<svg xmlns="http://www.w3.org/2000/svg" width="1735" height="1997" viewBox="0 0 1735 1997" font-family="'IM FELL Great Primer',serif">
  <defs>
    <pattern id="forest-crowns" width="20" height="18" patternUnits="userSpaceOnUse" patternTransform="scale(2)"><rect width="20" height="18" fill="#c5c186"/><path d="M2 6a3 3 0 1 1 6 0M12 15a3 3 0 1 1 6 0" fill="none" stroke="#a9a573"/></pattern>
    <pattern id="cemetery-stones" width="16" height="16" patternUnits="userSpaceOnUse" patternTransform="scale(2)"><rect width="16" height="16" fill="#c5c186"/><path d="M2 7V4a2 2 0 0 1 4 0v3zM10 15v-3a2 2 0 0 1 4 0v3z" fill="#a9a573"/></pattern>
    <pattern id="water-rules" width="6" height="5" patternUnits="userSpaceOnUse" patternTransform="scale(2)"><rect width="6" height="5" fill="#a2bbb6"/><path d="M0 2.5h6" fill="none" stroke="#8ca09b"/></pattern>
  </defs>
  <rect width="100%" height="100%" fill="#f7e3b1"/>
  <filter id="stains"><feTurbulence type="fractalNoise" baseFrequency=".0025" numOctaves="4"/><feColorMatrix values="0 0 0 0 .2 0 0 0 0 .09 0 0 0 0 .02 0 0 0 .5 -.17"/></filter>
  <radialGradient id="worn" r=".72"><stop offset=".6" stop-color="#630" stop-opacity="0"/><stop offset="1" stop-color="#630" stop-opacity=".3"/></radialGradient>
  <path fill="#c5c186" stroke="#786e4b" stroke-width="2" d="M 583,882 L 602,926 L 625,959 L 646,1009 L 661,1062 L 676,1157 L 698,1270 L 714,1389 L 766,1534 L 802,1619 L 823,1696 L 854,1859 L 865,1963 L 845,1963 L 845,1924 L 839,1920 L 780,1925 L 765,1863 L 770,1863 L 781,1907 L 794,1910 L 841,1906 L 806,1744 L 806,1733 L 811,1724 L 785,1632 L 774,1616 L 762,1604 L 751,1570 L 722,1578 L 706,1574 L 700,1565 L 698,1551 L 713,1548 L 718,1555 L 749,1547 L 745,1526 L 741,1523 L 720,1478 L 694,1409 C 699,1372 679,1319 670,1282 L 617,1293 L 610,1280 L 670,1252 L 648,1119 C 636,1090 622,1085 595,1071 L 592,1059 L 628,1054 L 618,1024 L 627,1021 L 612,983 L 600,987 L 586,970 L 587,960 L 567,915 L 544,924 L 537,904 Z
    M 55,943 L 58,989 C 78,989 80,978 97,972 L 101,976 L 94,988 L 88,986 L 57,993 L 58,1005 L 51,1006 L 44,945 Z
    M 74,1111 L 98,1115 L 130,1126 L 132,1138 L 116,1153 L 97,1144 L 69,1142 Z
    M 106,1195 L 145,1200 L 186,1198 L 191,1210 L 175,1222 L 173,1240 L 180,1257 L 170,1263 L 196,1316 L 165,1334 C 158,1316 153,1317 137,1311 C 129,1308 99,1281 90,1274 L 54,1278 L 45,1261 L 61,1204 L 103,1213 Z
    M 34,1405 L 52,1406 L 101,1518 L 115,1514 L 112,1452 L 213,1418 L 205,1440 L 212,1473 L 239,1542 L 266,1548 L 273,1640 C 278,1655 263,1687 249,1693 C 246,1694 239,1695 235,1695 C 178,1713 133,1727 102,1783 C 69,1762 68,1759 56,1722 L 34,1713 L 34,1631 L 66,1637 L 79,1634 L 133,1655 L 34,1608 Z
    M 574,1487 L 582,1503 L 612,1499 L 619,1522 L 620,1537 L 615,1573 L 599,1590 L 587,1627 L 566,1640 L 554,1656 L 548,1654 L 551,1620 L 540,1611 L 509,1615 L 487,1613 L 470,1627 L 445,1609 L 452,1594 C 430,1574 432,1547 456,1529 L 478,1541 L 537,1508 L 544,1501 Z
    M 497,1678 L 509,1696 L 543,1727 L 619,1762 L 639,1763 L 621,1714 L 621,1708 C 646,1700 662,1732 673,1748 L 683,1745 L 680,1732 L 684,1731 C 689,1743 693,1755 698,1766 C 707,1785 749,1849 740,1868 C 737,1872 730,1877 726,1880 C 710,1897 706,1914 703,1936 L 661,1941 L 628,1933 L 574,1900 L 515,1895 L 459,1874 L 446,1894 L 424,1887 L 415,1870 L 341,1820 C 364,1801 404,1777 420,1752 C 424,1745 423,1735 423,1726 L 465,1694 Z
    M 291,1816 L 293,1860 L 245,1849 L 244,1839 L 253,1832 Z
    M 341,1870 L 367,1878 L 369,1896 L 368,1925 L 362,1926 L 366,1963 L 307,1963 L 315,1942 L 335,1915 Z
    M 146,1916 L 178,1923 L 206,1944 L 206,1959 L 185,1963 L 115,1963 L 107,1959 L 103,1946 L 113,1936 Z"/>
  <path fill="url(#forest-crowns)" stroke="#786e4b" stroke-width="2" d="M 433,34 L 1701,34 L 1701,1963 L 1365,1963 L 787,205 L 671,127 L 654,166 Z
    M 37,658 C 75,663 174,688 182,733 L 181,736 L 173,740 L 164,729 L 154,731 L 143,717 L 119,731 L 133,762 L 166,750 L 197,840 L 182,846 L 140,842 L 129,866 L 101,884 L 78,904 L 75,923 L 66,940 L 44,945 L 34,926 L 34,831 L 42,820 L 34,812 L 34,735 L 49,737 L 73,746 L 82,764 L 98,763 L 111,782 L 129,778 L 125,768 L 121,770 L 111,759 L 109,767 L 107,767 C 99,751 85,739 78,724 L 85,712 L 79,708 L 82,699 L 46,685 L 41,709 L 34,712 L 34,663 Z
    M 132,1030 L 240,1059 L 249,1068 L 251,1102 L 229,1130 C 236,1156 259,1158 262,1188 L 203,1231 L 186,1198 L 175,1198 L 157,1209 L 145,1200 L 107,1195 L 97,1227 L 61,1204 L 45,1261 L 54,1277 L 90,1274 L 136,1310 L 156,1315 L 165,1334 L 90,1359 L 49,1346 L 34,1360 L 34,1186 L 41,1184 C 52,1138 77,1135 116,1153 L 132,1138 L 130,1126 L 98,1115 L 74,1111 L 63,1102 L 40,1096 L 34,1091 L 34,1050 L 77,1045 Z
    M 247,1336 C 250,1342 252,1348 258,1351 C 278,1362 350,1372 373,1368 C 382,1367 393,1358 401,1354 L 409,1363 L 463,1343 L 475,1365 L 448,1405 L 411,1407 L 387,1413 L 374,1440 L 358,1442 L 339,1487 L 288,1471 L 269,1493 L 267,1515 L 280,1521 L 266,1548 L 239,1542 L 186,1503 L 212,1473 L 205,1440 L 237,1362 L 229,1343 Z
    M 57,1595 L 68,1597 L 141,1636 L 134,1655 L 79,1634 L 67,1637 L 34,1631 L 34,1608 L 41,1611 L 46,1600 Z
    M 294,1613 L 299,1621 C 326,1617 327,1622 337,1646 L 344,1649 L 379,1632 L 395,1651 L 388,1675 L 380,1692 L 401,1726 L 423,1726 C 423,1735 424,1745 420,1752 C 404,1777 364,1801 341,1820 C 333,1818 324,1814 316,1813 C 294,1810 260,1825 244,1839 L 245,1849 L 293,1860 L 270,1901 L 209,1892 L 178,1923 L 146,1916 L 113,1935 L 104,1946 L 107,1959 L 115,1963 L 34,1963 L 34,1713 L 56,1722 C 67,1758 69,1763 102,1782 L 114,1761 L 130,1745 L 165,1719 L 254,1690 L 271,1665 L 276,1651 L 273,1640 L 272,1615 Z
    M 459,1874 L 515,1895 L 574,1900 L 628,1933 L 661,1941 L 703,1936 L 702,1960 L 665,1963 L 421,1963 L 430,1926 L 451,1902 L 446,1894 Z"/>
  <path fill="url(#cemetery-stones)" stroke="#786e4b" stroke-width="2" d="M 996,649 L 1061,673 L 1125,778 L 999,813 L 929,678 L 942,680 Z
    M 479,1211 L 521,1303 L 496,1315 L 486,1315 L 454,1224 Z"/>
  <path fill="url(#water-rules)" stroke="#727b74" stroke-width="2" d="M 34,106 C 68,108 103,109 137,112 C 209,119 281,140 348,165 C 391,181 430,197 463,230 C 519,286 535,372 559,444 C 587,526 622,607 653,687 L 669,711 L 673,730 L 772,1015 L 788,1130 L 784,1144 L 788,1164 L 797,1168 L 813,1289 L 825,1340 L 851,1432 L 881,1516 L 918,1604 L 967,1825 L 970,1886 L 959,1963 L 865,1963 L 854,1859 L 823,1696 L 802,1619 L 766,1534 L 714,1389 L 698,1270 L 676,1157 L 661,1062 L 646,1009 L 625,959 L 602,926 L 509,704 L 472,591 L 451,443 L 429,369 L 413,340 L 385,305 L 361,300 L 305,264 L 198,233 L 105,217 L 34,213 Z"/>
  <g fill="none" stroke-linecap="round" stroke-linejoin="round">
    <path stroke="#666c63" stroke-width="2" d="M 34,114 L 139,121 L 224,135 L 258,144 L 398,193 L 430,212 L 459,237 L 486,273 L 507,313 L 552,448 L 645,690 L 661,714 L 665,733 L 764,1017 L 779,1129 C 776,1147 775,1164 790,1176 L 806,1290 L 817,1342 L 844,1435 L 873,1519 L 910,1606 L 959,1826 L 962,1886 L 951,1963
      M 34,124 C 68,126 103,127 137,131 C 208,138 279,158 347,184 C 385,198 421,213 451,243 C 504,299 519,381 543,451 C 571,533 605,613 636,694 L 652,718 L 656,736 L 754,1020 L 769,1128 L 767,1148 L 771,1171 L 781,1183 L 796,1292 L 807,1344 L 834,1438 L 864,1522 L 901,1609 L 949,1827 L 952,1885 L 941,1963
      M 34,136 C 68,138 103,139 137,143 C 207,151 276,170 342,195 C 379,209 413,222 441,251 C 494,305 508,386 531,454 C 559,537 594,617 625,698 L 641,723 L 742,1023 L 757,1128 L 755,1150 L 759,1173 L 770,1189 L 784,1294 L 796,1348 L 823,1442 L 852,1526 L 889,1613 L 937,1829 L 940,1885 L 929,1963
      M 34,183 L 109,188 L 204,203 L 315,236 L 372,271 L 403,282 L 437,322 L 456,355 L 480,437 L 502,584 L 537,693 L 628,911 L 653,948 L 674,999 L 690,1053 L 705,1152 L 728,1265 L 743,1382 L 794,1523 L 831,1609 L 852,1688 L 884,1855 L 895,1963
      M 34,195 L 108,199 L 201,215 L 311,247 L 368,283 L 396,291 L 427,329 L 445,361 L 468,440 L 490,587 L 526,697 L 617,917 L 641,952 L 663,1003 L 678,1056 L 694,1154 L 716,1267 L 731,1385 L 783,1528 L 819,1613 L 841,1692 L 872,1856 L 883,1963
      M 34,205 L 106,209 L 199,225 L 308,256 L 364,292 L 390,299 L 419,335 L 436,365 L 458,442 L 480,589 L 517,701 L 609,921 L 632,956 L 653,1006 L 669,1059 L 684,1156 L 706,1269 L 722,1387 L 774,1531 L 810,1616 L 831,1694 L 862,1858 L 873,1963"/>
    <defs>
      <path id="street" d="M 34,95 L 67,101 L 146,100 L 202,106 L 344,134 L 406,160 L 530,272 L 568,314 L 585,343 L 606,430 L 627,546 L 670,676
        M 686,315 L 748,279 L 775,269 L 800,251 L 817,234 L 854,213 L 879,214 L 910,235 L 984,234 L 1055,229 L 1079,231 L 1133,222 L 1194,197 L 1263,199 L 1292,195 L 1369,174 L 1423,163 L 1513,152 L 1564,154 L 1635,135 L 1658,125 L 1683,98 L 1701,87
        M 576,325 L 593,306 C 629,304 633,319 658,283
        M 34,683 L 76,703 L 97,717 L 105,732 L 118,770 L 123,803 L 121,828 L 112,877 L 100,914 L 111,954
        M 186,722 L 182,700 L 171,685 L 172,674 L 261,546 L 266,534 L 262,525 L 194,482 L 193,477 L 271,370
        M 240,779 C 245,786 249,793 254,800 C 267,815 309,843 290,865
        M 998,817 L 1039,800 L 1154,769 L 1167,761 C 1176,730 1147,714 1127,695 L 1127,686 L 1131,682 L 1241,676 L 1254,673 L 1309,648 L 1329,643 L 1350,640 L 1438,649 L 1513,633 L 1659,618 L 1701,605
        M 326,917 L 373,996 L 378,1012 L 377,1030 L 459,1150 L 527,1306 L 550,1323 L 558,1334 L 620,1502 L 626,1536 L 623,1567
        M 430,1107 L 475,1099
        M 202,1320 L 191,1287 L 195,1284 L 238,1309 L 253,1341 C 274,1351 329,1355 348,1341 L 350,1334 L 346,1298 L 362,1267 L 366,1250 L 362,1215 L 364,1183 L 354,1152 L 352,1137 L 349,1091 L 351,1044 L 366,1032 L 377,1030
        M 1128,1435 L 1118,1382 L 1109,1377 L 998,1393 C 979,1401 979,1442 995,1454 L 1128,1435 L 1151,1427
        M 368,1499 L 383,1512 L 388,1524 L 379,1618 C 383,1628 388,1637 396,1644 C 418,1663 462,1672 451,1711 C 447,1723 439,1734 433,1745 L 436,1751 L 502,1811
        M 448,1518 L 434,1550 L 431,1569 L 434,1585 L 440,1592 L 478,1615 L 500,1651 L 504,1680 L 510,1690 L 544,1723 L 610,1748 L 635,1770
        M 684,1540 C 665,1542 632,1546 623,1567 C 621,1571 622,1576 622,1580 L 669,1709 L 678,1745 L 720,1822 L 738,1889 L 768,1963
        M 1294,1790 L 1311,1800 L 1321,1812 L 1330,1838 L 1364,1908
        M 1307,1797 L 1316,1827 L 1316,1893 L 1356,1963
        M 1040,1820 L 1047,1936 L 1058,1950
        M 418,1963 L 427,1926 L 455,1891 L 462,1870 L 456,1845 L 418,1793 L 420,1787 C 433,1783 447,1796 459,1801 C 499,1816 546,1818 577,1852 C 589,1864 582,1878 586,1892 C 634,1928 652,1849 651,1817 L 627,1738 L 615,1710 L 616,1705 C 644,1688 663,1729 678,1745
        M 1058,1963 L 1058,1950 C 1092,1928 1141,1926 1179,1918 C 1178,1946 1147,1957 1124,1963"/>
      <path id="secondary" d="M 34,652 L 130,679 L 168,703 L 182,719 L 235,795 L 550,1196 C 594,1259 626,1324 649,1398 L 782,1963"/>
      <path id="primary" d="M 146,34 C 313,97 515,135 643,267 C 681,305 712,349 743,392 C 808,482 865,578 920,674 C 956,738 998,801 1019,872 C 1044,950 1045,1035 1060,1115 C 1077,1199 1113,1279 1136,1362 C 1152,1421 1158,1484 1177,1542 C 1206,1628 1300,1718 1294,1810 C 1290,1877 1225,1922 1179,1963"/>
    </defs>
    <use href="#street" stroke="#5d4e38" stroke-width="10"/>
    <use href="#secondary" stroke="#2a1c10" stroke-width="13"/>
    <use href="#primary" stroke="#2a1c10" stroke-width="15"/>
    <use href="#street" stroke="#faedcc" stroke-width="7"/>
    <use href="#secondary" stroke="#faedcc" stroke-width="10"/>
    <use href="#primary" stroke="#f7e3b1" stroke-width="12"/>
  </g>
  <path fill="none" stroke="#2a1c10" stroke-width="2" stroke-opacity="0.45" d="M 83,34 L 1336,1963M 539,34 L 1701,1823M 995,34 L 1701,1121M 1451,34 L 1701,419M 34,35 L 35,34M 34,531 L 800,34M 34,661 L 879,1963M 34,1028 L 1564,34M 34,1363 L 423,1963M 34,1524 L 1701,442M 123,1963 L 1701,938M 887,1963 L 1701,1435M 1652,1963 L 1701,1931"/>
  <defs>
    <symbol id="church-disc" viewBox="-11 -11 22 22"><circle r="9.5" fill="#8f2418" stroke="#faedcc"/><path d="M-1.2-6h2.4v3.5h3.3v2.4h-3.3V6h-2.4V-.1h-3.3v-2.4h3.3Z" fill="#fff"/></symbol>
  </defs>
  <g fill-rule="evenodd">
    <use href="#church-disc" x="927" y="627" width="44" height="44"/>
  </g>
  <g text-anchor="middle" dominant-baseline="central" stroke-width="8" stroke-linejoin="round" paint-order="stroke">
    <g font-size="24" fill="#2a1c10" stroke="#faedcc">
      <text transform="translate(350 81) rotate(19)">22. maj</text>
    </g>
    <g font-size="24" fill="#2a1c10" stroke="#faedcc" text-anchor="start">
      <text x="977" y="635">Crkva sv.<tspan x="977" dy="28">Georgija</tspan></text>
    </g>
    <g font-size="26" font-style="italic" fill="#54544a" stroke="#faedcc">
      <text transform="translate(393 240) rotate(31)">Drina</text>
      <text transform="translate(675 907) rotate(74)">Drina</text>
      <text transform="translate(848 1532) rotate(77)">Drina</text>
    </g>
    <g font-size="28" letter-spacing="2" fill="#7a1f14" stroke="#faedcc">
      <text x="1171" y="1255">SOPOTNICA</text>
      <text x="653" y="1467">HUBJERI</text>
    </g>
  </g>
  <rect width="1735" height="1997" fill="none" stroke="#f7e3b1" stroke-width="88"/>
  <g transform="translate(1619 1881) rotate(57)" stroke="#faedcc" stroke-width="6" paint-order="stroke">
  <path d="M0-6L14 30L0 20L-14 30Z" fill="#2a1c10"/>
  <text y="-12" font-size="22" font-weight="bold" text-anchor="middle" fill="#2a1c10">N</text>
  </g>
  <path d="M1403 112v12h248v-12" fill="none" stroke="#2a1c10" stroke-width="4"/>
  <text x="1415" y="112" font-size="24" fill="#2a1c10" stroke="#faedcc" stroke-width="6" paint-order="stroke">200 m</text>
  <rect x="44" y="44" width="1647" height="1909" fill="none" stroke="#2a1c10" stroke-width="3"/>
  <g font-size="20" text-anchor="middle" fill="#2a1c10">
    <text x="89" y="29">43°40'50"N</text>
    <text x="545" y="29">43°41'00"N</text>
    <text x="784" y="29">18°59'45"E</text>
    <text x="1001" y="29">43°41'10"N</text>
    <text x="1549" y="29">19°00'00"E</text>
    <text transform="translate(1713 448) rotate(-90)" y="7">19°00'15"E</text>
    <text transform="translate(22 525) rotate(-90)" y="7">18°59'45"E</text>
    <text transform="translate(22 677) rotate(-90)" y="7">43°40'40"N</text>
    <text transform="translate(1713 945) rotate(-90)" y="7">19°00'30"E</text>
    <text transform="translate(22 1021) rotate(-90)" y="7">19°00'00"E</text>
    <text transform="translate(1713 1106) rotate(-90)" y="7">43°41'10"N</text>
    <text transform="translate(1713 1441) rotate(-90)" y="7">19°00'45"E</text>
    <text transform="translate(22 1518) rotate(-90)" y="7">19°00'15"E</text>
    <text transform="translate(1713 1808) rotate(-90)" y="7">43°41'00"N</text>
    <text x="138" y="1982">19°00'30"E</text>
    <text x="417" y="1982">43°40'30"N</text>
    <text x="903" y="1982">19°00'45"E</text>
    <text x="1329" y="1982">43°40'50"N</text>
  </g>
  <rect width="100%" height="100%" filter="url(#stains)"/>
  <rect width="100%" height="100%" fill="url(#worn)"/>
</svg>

• • • •

Your objective: If a line above holds the string "worn", copy it out.

The answer:
  <radialGradient id="worn" r=".72"><stop offset=".6" stop-color="#630" stop-opacity="0"/><stop offset="1" stop-color="#630" stop-opacity=".3"/></radialGradient>
  <rect width="100%" height="100%" fill="url(#worn)"/>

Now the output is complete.